The stairwells reeked of dried dog feces, too. My landlord's 90-year-old mother, bless her heart, stockpiled metallic buckets of the stuff in her kitchen window, letting them bake in the summer sun.
The smell wafted, causing the building to drown in that dry, putrid odor, one that broke my Sex and the City dreams near in two.
After snorting through the muck for weeks, I decided The Health Department of New York City would provide my final comeuppance.
My roommate Kevin advised against it. "Our landlord will go ape-shit," he warned.
But I drudged up Sarah Jessica Parker, thinking that she wouldn't stand for it. I went through with the call.
The next day, Kevin and I woke to a pounding on our front door. It was a ferocious thudding that nearly rattled the cracked glass window out of the paper-thin door. We both knew it was our landlord, Jan Urie.
Kevin shot me a look of "what the hell are we supposed to do?' I shot him a look back of 'I don't know' unbridled terror. We finally decided to reluctantly open the door, finding Jan Urie and her Polish sexagenarian henchman huddled over our stoop.
Jan Urie had an electrical edge about her with a look as if she could spit nails.
"Who called the Health Department? Did you call the Health Department?" she screeched while jabbing her crooked finger in Kevin's gut.
I saddled up behind Jan Urie. It was time to come clean. "You know, I'm actually the one who called the Health Department."
"You?" Jan Urie pounced. "After everything I've done for you including giving you that couch."
Long silence. "First of all, that couch has pee stains on it," I casually reminded her, "secondly, anyone who lets her own mother live in filth is real bitch who
deserves to have the Health Department called on her."

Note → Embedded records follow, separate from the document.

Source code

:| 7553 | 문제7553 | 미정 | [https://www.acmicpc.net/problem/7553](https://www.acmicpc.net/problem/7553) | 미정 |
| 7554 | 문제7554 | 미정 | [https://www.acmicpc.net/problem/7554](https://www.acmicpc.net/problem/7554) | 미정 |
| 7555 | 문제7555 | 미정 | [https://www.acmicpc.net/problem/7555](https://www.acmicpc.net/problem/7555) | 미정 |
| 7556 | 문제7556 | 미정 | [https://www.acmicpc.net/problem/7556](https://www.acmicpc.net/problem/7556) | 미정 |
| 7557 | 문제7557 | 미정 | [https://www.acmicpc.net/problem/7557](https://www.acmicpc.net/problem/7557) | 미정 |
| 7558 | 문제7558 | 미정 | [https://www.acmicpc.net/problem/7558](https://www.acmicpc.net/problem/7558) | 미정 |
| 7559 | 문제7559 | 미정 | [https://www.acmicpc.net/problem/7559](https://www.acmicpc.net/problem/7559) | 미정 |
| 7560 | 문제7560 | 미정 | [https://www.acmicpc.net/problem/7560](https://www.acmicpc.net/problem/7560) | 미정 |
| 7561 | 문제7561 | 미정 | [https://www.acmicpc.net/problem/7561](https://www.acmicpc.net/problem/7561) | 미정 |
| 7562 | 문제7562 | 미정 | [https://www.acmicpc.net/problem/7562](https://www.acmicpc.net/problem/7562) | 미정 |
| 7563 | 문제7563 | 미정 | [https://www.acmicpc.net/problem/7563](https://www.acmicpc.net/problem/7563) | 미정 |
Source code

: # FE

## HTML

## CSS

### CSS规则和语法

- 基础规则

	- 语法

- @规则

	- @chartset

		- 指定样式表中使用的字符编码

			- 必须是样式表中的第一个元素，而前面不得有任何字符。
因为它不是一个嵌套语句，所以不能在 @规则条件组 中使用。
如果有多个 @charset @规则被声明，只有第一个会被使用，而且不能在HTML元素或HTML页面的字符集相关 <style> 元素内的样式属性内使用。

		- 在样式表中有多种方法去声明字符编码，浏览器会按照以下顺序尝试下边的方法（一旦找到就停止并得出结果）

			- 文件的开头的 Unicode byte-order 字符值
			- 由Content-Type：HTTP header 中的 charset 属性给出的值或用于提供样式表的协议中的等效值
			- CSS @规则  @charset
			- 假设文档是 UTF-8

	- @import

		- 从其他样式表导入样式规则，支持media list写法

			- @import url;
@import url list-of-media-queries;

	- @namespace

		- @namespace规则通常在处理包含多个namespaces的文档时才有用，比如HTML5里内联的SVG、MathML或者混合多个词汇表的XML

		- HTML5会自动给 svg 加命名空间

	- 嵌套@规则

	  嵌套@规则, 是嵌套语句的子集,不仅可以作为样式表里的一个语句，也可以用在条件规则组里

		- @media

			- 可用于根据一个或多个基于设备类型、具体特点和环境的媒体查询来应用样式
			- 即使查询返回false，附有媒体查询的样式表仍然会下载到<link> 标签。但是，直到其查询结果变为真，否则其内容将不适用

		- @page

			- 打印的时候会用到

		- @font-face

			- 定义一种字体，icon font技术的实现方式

Yes, this exactly wasn't the right thing to say at the moment. Jan Urie let out a howl like a wild banshee and began hurling obscenities my way. "She's calling the police department on you. They're going to arrest you for verbal assault," the henchman taunted.
I slumped over on the couch with pee stains on it. "Kevin, what are we going to do?" The words fell out of my mouth with a quiet exasperation.
Kevin didn't know the answers to that question, either. We did know that police wouldn't arrest me for verbal assault despite Jan Urie's belligerent reassurances that I was in a "Mexican street gang back in Nashville."
A few weeks later, the Health Department ordered Jan Urie to make a few changes around the building, which she grudgingly accepted.We weren't any closer to the Sarah Jessica Parker-ideal, but things were certainly getting better.